RECORDED INFORMATION Start Marker

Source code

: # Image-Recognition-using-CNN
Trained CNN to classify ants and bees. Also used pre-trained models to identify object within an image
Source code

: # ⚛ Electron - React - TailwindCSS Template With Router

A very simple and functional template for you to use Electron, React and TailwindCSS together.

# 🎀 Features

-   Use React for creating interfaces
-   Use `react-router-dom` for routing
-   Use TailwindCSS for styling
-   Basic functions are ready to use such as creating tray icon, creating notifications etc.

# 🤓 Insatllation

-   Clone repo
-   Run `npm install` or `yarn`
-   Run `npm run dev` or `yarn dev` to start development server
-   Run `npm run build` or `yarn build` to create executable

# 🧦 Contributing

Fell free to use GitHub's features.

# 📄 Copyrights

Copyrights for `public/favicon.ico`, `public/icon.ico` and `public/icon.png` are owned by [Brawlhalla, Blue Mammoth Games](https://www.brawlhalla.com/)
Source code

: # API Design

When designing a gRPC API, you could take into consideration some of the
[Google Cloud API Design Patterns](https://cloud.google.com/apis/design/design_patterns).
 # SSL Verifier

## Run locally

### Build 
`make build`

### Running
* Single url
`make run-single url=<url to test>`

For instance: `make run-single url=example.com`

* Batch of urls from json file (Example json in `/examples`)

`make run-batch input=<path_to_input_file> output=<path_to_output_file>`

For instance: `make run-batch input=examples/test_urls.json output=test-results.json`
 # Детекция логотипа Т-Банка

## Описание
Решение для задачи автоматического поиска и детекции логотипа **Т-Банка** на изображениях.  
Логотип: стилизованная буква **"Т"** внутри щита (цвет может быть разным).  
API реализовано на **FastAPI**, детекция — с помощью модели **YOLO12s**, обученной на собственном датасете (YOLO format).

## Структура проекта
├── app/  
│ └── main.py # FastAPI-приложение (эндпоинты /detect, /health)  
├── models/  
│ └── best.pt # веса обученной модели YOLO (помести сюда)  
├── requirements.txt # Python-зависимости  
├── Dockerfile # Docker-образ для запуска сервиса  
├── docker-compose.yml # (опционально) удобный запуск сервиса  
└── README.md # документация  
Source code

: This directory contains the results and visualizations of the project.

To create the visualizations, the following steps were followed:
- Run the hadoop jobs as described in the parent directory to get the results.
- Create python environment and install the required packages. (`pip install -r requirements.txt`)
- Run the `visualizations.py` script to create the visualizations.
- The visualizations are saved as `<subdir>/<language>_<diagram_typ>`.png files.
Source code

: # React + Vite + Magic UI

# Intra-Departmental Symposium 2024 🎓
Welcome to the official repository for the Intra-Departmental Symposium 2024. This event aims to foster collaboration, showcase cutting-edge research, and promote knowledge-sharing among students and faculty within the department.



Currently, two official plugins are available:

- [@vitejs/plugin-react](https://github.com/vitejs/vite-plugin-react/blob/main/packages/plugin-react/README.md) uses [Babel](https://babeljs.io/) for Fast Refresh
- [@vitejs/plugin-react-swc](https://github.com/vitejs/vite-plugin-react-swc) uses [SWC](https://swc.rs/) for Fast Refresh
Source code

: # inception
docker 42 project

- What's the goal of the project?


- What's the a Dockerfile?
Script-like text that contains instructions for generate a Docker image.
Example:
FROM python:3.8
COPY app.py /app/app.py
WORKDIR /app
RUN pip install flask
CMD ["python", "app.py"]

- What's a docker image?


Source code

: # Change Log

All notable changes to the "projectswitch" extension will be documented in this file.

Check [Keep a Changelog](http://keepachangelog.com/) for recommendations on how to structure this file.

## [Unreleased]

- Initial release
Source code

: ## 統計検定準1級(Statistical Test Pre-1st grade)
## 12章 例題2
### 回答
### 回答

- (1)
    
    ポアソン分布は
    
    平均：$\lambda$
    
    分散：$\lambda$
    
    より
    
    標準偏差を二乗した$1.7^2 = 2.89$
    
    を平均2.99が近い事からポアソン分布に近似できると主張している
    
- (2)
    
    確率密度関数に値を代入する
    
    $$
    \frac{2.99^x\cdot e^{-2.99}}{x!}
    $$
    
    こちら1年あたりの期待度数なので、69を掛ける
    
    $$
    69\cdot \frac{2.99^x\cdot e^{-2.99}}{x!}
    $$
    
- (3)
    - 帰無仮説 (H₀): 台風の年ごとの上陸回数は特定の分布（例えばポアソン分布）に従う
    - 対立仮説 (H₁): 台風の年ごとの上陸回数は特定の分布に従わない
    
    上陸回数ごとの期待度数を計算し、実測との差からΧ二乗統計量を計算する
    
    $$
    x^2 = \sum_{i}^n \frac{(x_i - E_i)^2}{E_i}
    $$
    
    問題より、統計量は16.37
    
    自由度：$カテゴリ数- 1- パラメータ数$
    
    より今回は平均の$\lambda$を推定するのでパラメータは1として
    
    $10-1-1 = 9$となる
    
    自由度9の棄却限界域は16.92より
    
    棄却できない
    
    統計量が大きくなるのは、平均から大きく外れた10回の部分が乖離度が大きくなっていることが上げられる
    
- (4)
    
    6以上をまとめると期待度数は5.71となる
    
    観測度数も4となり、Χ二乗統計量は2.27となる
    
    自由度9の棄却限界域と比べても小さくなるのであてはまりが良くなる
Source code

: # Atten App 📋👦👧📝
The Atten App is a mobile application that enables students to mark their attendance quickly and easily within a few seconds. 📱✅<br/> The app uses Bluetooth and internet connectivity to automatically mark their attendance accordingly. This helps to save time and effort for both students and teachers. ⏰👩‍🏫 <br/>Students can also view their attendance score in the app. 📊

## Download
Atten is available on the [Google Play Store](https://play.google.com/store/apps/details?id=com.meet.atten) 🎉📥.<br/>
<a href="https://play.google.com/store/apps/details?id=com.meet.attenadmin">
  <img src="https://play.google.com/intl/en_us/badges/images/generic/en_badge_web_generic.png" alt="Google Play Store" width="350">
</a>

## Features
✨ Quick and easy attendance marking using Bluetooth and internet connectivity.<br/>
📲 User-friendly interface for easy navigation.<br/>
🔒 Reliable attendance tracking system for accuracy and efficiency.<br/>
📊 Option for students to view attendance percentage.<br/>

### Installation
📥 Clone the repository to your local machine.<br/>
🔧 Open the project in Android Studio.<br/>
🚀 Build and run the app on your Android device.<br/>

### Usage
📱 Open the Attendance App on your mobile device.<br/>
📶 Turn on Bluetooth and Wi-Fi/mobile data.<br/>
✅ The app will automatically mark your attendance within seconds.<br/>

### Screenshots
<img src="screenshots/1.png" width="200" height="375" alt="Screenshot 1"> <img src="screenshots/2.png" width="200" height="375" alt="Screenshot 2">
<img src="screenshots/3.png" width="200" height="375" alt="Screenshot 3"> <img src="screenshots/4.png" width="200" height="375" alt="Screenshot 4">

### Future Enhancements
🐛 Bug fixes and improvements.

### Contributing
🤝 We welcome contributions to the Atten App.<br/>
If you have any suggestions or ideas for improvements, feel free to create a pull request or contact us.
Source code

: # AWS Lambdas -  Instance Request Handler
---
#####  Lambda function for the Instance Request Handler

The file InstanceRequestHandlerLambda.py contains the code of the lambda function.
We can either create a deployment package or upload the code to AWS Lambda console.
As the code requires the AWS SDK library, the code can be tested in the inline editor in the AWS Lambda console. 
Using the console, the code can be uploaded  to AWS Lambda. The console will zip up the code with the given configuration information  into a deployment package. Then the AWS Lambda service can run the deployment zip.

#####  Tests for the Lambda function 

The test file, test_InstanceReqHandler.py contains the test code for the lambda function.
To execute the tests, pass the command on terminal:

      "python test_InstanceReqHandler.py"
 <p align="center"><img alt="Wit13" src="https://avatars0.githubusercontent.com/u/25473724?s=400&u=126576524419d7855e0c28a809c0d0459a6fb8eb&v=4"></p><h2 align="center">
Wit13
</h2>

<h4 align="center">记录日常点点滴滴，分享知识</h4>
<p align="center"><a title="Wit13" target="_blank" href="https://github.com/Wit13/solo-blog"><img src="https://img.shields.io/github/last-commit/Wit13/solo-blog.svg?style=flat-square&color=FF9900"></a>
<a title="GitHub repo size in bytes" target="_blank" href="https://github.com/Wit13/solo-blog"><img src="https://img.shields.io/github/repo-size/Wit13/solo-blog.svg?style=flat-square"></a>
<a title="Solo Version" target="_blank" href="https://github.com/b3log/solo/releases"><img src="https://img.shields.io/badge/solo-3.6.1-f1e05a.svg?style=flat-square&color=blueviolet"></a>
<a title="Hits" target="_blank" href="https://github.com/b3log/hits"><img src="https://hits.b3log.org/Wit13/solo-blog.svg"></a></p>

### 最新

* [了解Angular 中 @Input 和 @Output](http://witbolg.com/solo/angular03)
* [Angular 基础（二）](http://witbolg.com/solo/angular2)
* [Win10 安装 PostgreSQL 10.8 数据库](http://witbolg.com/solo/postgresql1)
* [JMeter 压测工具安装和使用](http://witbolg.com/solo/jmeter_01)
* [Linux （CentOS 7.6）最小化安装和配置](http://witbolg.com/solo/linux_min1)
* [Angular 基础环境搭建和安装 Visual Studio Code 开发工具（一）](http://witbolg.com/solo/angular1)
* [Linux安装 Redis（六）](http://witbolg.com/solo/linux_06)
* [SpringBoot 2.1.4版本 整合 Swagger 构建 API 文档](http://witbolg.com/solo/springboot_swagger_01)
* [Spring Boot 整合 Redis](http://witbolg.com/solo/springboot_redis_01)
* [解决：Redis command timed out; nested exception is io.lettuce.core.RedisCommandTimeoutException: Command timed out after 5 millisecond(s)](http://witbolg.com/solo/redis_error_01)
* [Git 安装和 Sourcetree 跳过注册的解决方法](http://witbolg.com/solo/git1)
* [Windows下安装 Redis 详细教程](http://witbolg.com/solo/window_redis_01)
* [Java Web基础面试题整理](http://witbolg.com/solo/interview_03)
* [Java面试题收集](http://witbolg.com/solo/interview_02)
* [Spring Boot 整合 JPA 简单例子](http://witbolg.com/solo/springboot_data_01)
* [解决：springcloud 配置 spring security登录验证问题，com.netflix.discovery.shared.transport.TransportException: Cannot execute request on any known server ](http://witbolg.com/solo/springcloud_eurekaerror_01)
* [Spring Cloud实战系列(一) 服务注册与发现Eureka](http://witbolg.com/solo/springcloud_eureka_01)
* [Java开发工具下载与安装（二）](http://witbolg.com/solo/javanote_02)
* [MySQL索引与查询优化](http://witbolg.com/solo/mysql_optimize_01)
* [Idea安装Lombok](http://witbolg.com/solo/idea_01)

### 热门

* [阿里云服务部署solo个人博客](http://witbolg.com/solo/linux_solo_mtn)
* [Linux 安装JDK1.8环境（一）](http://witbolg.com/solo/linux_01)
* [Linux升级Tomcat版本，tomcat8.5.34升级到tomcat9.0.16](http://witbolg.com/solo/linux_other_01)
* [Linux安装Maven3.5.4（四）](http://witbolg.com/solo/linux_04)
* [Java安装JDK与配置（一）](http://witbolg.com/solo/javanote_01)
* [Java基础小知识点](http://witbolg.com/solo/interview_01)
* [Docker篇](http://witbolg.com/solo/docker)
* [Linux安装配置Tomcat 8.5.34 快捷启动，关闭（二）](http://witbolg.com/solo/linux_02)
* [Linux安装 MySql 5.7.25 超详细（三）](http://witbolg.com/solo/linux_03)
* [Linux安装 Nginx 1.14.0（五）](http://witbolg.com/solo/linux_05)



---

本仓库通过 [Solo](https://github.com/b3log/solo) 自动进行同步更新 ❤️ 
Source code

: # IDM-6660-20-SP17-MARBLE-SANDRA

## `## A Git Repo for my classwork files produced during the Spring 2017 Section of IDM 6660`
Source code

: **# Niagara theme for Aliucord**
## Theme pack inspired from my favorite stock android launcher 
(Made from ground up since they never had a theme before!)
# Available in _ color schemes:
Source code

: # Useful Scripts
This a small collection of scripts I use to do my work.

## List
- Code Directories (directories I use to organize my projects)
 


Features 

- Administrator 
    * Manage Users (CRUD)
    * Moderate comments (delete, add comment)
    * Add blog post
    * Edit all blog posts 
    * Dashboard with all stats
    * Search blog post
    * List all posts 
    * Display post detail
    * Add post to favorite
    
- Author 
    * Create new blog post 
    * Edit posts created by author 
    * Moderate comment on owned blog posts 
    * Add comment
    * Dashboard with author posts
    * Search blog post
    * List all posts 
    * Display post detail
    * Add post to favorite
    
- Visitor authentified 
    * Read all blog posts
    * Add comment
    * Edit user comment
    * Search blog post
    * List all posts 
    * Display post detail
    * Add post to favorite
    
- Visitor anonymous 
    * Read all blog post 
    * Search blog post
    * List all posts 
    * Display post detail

RECORDED INFORMATION End Marker

• **PROBLEM DESCRIPTION**: Where a line in the records above contains the string "meet", copy that line.

• **YOUR SOLUTION**:
Atten is available on the [Google Play Store](https://play.google.com/store/apps/details?id=com.meet.atten) 🎉📥.<br/>
<a href="https://play.google.com/store/apps/details?id=com.meet.attenadmin">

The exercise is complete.